IV. SUR LES DEMANDES ACCESSOIRES :
Monsieur [E] [T], partie perdante, supportera la charge des dépens, qui comprendront notamment le coût du commandement de payer, de son signalement à la Commission de coordination des actions de prévention des expulsions locatives, de l’assignation et de sa notification à la préfecture.
Compte tenu des démarches judiciaires qu’a dû accomplir la SA d’HLM IMMOBILIERE 3 F, monsieur [E] [T] sera condamné à lui verser une somme de 300 € au titre de l’article 700 du code de procédure civile.

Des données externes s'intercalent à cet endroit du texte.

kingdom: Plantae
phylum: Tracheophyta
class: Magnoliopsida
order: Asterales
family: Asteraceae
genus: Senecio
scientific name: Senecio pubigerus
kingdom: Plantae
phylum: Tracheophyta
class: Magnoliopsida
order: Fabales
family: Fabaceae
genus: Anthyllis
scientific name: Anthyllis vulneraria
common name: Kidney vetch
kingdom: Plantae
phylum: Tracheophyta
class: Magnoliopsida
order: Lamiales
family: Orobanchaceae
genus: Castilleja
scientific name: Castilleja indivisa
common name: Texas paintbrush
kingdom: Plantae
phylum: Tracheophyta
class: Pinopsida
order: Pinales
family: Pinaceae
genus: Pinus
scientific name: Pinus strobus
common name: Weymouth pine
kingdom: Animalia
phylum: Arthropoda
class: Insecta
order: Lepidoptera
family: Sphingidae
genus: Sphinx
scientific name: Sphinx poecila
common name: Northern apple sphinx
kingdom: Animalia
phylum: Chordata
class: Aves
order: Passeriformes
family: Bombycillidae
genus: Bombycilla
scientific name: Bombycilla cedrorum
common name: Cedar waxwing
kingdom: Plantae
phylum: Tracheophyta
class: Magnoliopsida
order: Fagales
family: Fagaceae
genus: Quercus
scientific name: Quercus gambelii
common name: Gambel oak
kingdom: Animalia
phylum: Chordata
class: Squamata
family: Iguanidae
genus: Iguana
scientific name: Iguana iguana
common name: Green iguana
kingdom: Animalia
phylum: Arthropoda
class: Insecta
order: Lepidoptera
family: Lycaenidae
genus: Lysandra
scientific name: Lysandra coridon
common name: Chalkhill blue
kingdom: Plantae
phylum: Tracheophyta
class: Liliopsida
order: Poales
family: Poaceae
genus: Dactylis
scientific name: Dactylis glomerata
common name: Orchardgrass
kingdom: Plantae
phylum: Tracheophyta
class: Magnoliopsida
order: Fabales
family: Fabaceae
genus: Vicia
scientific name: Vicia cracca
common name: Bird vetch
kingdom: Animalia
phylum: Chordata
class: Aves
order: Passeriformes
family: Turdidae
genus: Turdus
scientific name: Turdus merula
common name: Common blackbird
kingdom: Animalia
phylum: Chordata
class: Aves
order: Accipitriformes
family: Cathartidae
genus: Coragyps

Le jugement est de plein droit exécutoire par provision.
PAR CES MOTIFS,
Lz juge des contentieux de la protection, statuant par mise à disposition au greffe, par jugement contradictoire et en premier ressort,
CONSTATE que les conditions d’acquisition de la clause résolutoire figurant au bail conclu le 7 janvier 2016 entre la SA d’HLM IMMOBILIERE 3F et monsieur [E] [T] concernant l’appartement à usage d’habitation avec emplacement de stationnement situé au [Adresse 4] sont réunies à la date du 13 juin 2024 ;
CONDAMNE monsieur [E] [T] à verser à la SA d’HLM IMMOBILIERE 3F la somme de 1.559,89 € (décompte arrêté au 9 juin 2025, incluant virement de 50 euros en date du 5 juin 2025), avec les intérêts au taux légal à compter de la notification du présent jugement ;
AUTORISE monsieur [E] [T] à s’acquitter de cette somme, outre le loyer et les charges courants, en 30 mensualités de 50 € chacune et une 31ème mensualité qui soldera la dette en principal et intérêts ;
PRÉCISE que, sauf meilleur accord des parties, chaque mensualité devra intervenir avant le 10 de chaque mois et pour la première fois le 10 du mois suivant la signification du présent jugement ;
SUSPEND les effets de la clause résolutoire pendant l’exécution des délais accordés ;
DIT que si les délais accordés sont entièrement respectés, la clause résolutoire sera réputée n’avoir jamais été acquise ;
DIT qu’en revanche, toute mensualité, qu’elle soit due au titre du loyer et des charges courants ou de l’arriéré, restée impayée sept jours après l’envoi d’une mise en demeure par lettre recommandée avec avis de réception justifiera :
* que la clause résolutoire retrouve son plein effet ;
* que le solde de la dette devienne immédiatement exigible ;
* qu’à défaut pour monsieur [E] [T] d’avoir volontairement libéré les lieux dans les deux mois de la délivrance d’un commandement de quitter les lieux, la SA d’HLM IMMOBILIERE 3F puisse faire procéder à son expulsion ainsi qu’à celle de tous les occupants de son chef, avec le concours d’un serrurier et de la force publique si besoin est ;
* que monsieur [E] [T] soit condamné à verser à la SA d’HLM IMMOBILIERE 3F une indemnité mensuelle d’occupation égale au montant du loyer et des charges qui auraient été dus en l’absence de résiliation du bail, jusqu’à la date de la libération effective et définitive des lieux caractérisée par la remise des clés au bailleur ou à son mandataire ;
DIT n’y avoir lieu à autoriser la séquestration des meubles éventuellement laissés sur place ;
CONDAMNE monsieur [E] [T] à verser à la SA d’HLM IMMOBILIERE 3F une somme de 300 € au titre de l’article 700 du code de procédure civile ;
CONDAMNE monsieur [E] [T] aux dépens, qui comprendront notamment le coût du commandement de payer, de son signalement à la Commission de coordination des actions de prévention des expulsions locatives, de l’assignation et de sa notification à la préfecture ;
RAPPELLE que le jugement est de plein droit exécutoire par provision ;
Ainsi jugé et prononcé par mise à disposition du jugement au greffe du tribunal de proximité, le 17 juillet 2025, les parties en ayant été préalablement avisées dans les conditions prévues au deuxième alinéa de l’article 450 du code de procédure civile, la minute étant signée par madame Violaine ESPARBÈS, vice-président, et par monsieur Thomas BOUMIER, greffier.